The demand letter appears to have been a success. Two months after the letter was sent, the Oklahoma Department of Corrections announced that it would move all “qualifying”  people  on  death  row  to  a  different  wing  of  the prison  within  thirty days. 76 Letter from Scott Crow, Interim Dir., Okla. Dep’t of Corr., to Megan Lambert, Gallogly Legal Fellow, ACLU of Okla. 1 (Sept. 26, 2019), https://drive.google.com/file/d/1E2CQylw_NBdD3PzrycsyzWECzTu52mSO/view [https://perma.cc/VN4G-DE8C]; see also Prisoners’ Rights Groups Accuse Oklahoma of Unconstitutional Death-Row Conditions, Death Penalty Info. Ctr. (Aug. 8, 2019), https://deathpenaltyinfo.org/news/prisoners-rights-groups-accuse-oklahoma-of-unconstitutional-death-row-conditions [https://perma.cc/2CH3-U68X]. In that wing, they are allowed to exercise outside, communicate with each other, and have regular access to natural light. The Department also plans to allow contact. 77 See Crow, supra note 76, at 1. The letter is not as comprehensive as the Pennsylvania settlement agreement, but the quick response from the Department of Corrections indicates that it had a strong effect. It is hard to imagine that citing Porter did not play a role in that.

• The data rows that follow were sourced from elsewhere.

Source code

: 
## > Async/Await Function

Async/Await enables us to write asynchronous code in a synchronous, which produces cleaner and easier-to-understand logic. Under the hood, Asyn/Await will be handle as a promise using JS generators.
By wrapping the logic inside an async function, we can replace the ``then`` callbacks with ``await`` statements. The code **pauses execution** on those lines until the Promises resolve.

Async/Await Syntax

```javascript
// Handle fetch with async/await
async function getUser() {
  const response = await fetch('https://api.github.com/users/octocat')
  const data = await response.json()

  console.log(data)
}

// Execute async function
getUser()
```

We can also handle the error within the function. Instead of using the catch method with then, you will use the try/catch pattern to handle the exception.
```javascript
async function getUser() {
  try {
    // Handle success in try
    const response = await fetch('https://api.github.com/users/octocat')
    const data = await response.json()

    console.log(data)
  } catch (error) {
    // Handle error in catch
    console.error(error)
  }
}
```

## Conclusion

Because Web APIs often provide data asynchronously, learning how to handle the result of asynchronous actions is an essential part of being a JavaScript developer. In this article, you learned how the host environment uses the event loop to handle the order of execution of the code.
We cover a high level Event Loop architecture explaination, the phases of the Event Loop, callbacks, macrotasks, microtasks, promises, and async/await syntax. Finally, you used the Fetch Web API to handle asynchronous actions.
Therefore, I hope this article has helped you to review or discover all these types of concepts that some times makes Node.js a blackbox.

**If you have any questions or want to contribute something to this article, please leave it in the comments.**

A skeptic might note that there are some areas of the country where prison officials will not settle as easily on these issues, and as a result litiga­tion like Porter may be necessary. That may be true, but the examples of Oklahoma and Pennsylvania should still be cause for optimism. Pennsylvania has the fifth largest death row in the country. Oklahoma is third in overall executions since the death penalty was reinstated in 1976 and has executed a greater number of people relative to its population than the two states before it in the rankings. 78 Death Penalty Info. Ctr., Facts About the Death Penalty 2–3 (2019), https://files.deathpenaltyinfo.org/legacy/documents/FactSheet.pdf [https://perma.cc/B84H-FR69]; State Execution Rates (Through 2015), Death Penalty Info. Ctr., https://deathpenaltyinfo.org/stories/state-execution-rates [https://perma.cc/N3PR-7EAB] (last visited Feb. 2, 2020). If change can happen in these states without a judicial decision, then change can happen in states that are similarly com­mitted to the death penalty without needing a circuit court to rule on the issue.

Conclusion

Porter was a landmark decision for many reasons. It vindicated the rights of some of the most marginalized people in society and acknowl­edged the growing scientific and legal consensus against the torturous conditions of solitary confinement. Unfortunately, the current legal climate, with its deference to prison officials and hostility toward people sentenced to death, makes it unlikely that other circuits will adopt the decision. That said, it is not entirely unhelpful to advocates outside of the Fourth Circuit. As efforts in Pennsylvania and Oklahoma show, evidence of the growing consensus of the harms of solitary can move the needle without a ruling on the merits from a federal court. Porter is another tool in the toolbox of those who are pushing corrections officials across the country to run a more humane and just prison system.